About this WINE
Jacques Reynaud, who died in 1997, was one of the true characters in Châteauneuf. A notoriously shy and private man, he was known to avoid appointments by hiding in ditches that lined the rutted driveway leading to his château. However, he was recognised as one of the world's greatest winemakers and the legacy of Château Rayas is now continued by his son François.
So many practices here seem to run contrary to other producers in Châteauneuf - the 13 hectares of vines are north facing and contain none of the fabled "galets roulés". Only Grenache is used and yields at around 15hl/h are ridiculously low. Almost uniquely the wines are matured in the now rarely seen 450 litre "double-piéce" oak casks. These are substantial and exotically rich wines that are quite literally unique.
The most celebrated village of the Southern Rhône, Châteauneuf-du-Pape is the birthplace of the now indispensable French Appellation d’Origine Contrôlée system – imperfect though it may be.

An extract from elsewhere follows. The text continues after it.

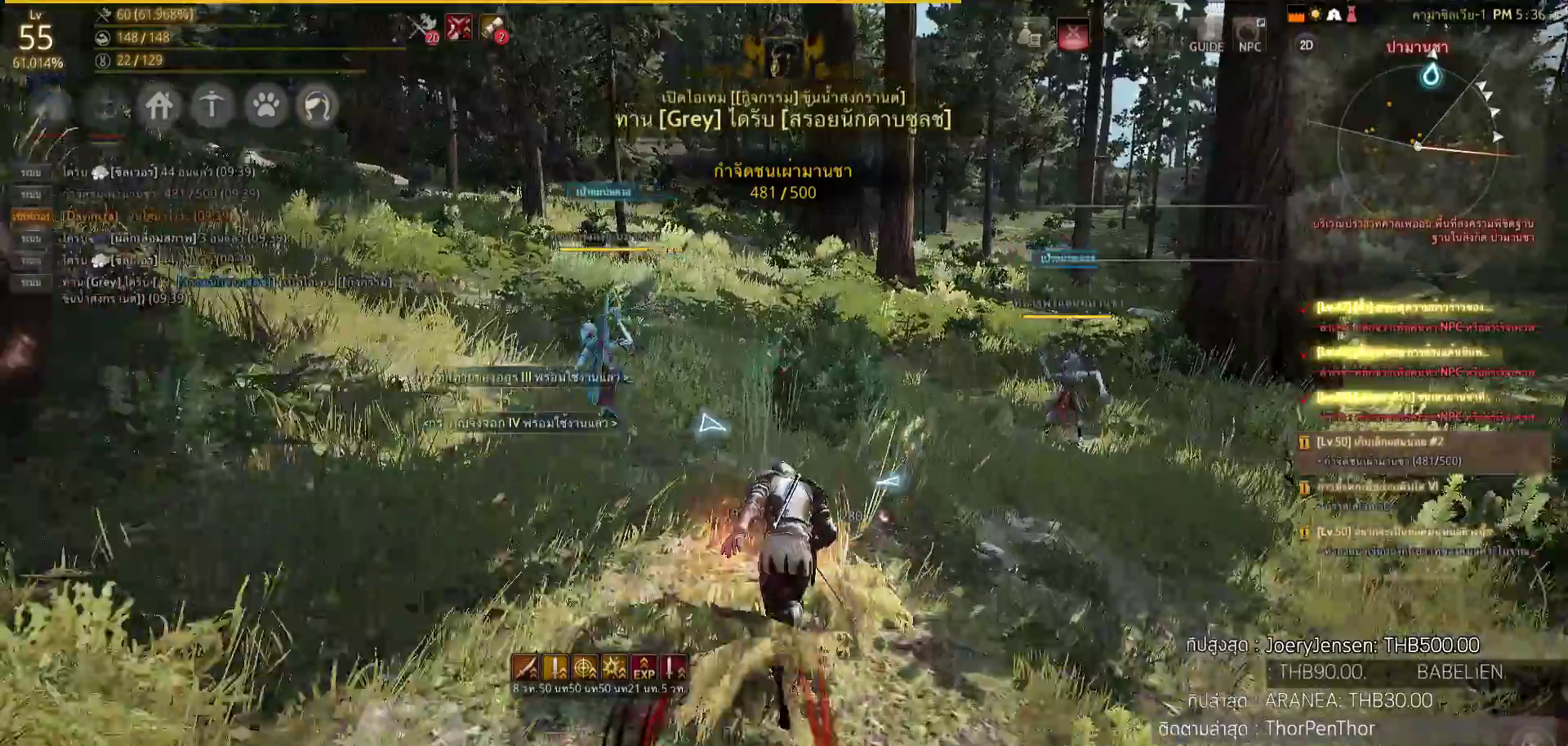
{"buttons": [], "left_stick": "center", "right_stick": "center", "events": [[183, "R2", "down"], [183, "SQUARE", "down"], [367, "SQUARE", "up"], [433, "R2", "up"], [433, "left_stick", "center"]]}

Compared to the Northern Rhône, the vineyards here are relatively flat and often feature the iconic galet pebbles – the precise benefits of which are a source of much debate. Minimum alcohol levels required by the AOC are the highest in France, but at 12.5% it is well below the natural generosity of Grenache, which only achieves its full aromatic potential when it is fully ripe and laden with the resultant high sugars. Syrah and Mourvèdre contribute the other defining elements in the blend, adding pepper, savoury spice and structure to the decadent Grenache. There are a further 10 permitted red grape varieties which can be used to adjust the “seasoning”. Of the five white varieties permitted, it is Grenache Noir’s sibling – predictably perhaps – Grenache Blanc, which dominates, though Roussanne shows a great deal of promise when handled well, notably at Château de Beaucastel.